Как бы там ни было, но вспомнить прогноз она так и не смогла. Поживем – увидим. Ее опять передернуло от озноба. Какие же дураки микробы! Возможно, ей осталось жить несколько часов, и нате вам – простуда! Какой же в этом смысл?
Приговоренному к смерти дают сытный завтрак. Пир перед сеппуку.
Она опять потянулась, раскинула руки, приложив кулаки к плечам, затем дотянулась руками до основания шеи, энергично почесалась.
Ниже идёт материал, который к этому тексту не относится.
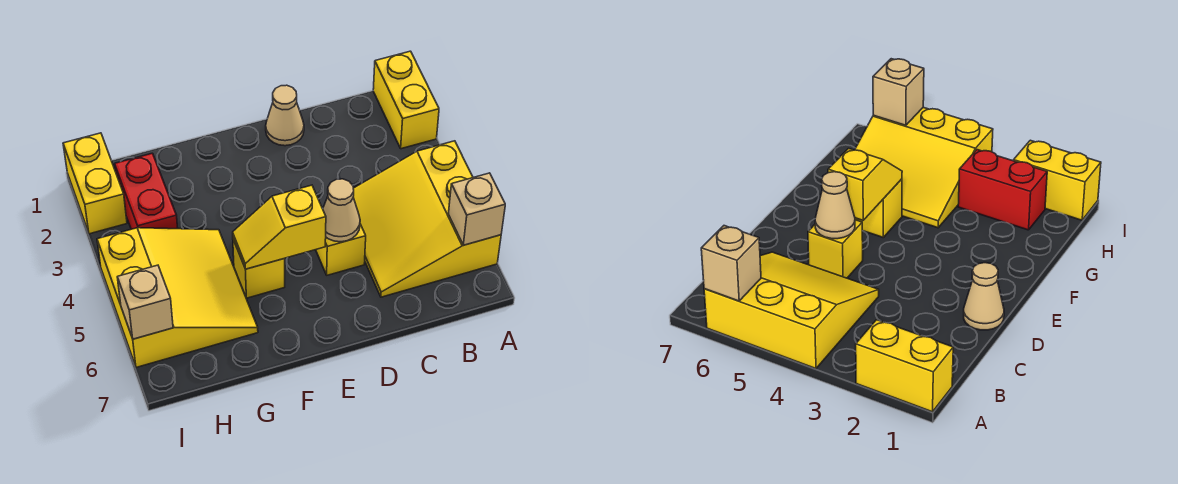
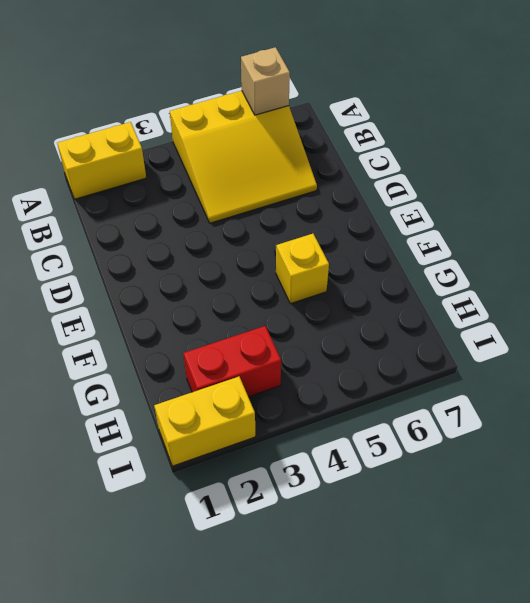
none -> tan cone D1 level 1
none -> yellow brick D5 level 1
none -> yellow slope G4:I6 level 1 top I

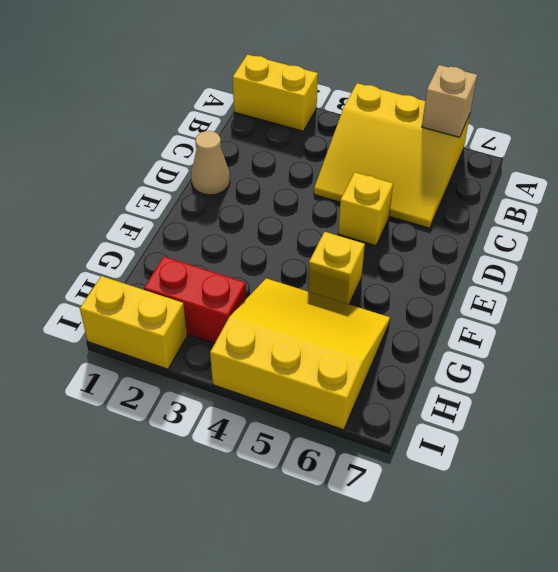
none -> tan cone D5 level 2
none -> yellow slope E5:F5 level 2 top E
none -> tan brick I6 level 2

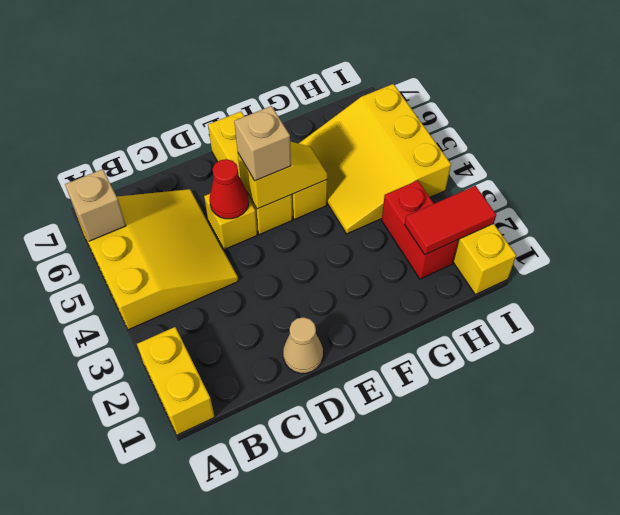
red cone D5 level 2 -> tan cone D5 level 2
yellow brick E5:E7 level 1 -> none
tan brick E5 level 3 -> tan brick I6 level 2
red tile H2:I2 level 2 -> none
Ну вы и сволочи, подумала она; я помню Санаэ, я помню Филиппа, но последнее, что я заберу с собой, будет память о вас; грязные лапы, победное глумление в порядке очередности, ее попытки угадать, какого испуга, каких криков они хотят от нее добиться, и стараться, чтобы они звучали естественно – не слишком истерично, но и не слишком спокойно; заключительный аккорд оказался фальшивым, тогда как она за всю свою жизнь
Санаэ был энергичным и неистовым, он бурей обрушивался на нее, подхватывал ее и окружал, он весь состоял из жестов и шума; во время этого взрослого действа он оставался таким ребенком, таким поглощенным собой, смущенным и смущающим, почти забавным.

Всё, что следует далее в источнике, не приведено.